Kami menjadi saksi bagaimana masyarakat bahu membahu untuk membangun kelas tambahan 1 lokal lagi. Dan semuanya atas inisiatif mereka di segala keterbatasan untuk pendidikan anak-anak mereka. Kami menjadi saksi guru-guru yang pagi-pagi rela mengantarkan anak-anaknya mengikuti lomba olahraga dan sains di kecamatan yang lokasinya jauh dari sekolah kami. Belum lagi jalanan yang harus ditempuh masih berlumpur, melewati hutan sawit dan karet serta kebun singkong yang luas. Kami pernah mengejar-ngejar anak kelas 6 yang sudah lama tidak masuk sekolah padahal ujian nasional sebentar lagi tiba. Kami datangi rumah orang tua. Ternyata si anak tidak ada di rumah, masih berada di kabupaten lain. Kami bujuk orang tua dan si anak. Tidak sekali dua kali kami datang sampai sang anak akhirnya luluh untuk kembali bersekolah. Bayangkan apa yang kamu rasakan jika berada di sana kala itu?
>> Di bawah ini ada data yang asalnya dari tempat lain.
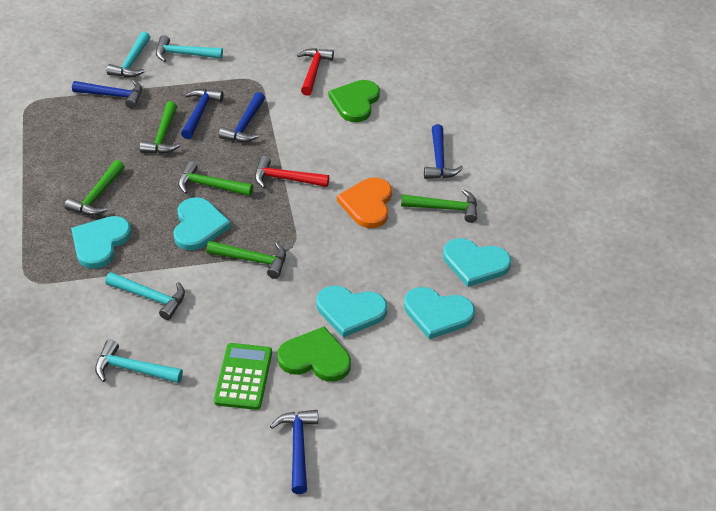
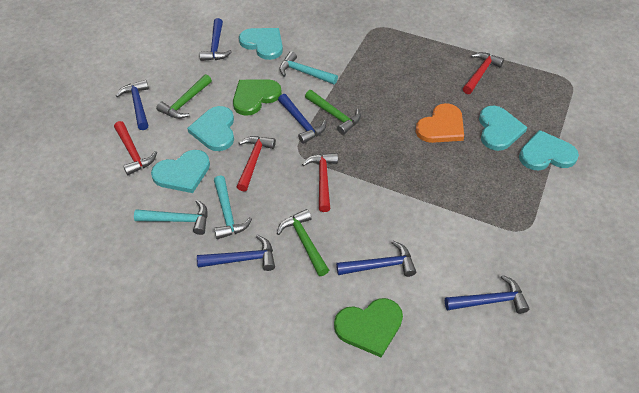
blue hammer: [72,80,142,109] [181,89,224,139] [219,92,265,142] [270,410,318,494] [424,124,463,179] = 5 -> [116,80,149,130] [197,235,275,271] [199,18,232,61] [278,94,327,144] [336,241,416,277] [445,275,529,314] = 6
green calculator: [214,343,272,410] = 1 -> none = 0
green hammer: [65,160,125,216] [140,101,181,154] [178,161,253,196] [206,241,286,279] [401,189,477,223] = 5 -> [156,74,212,119] [277,209,329,276] [305,90,361,135] = 3
red hammer: [255,156,329,188] [297,48,334,96] = 2 -> [114,121,157,175] [237,136,276,191] [302,153,338,212] [463,52,504,94] = 4
turquoise hammer: [95,340,183,383] [105,272,185,320] [107,32,150,77] [156,35,223,62] = 4 -> [134,200,208,235] [214,175,252,239] [279,51,338,85] = 3

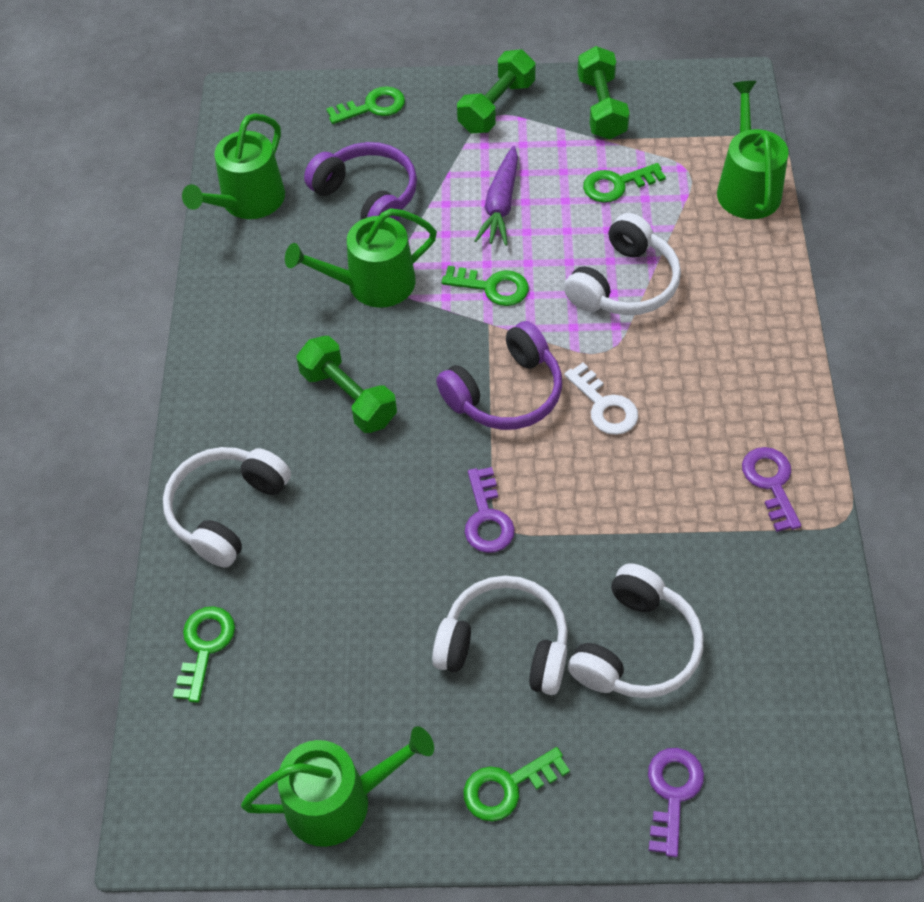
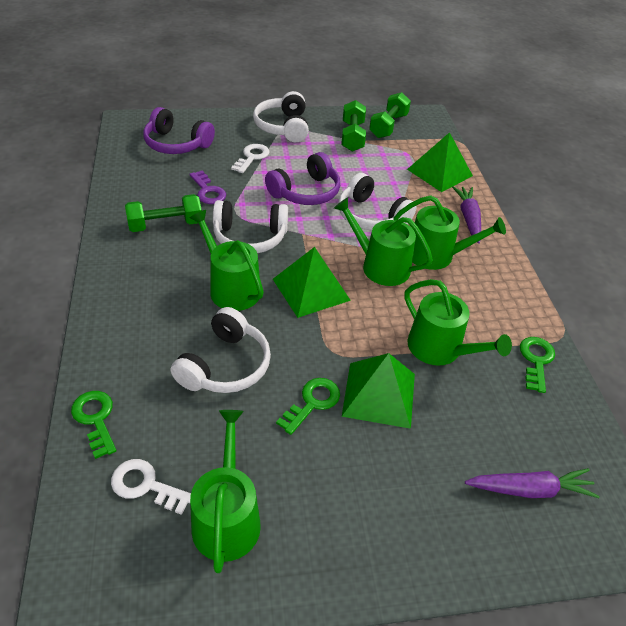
green key: [173,606,235,703] [326,86,405,124] [441,266,529,306] [463,747,570,821] [583,163,666,203] = 5 -> [71,391,116,459] [276,378,340,435] [520,337,555,393] = 3
green pyramid: none = 0 -> [273,247,351,318] [342,353,415,429] [407,132,473,192] = 3
green watering can: [182,113,285,219] [241,726,434,847] [285,208,437,308] [717,81,789,219] = 4 -> [190,210,264,311] [190,410,261,573] [334,197,433,286] [394,195,506,270] [404,279,512,366] = 5
purple carrot: [474,146,518,246] = 1 -> [452,186,481,244] [465,468,600,498] = 2
purple key: [465,467,515,553] [648,748,704,857] [742,447,801,532] = 3 -> [189,170,226,204] = 1
white key: [564,362,638,435] = 1 -> [111,459,191,515] [231,144,269,173] = 2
Menjadi seorang guru bagiku adalah sebuah kehormatan. Tidak namanya presiden, tidak ada namanya gubernur yang lahir tanpa ada jasa seorang guru. Mereka yang akan menumbukan mimpi anak didiknya. Untuk berani bermimpi lebih tinggi dan berani meraih mimpi yang telah mereka tanam. Menjadi seorang guru adalah sebuah pengabdian yang tak pernah putus. Pahala yang akan terus mengalir akan kebaikan-kebaikan dan ketulusan yang mereka tabur. Terima kasih kepada bapak ibu guruku, tanpamu aku tidak berada di sini sekarang.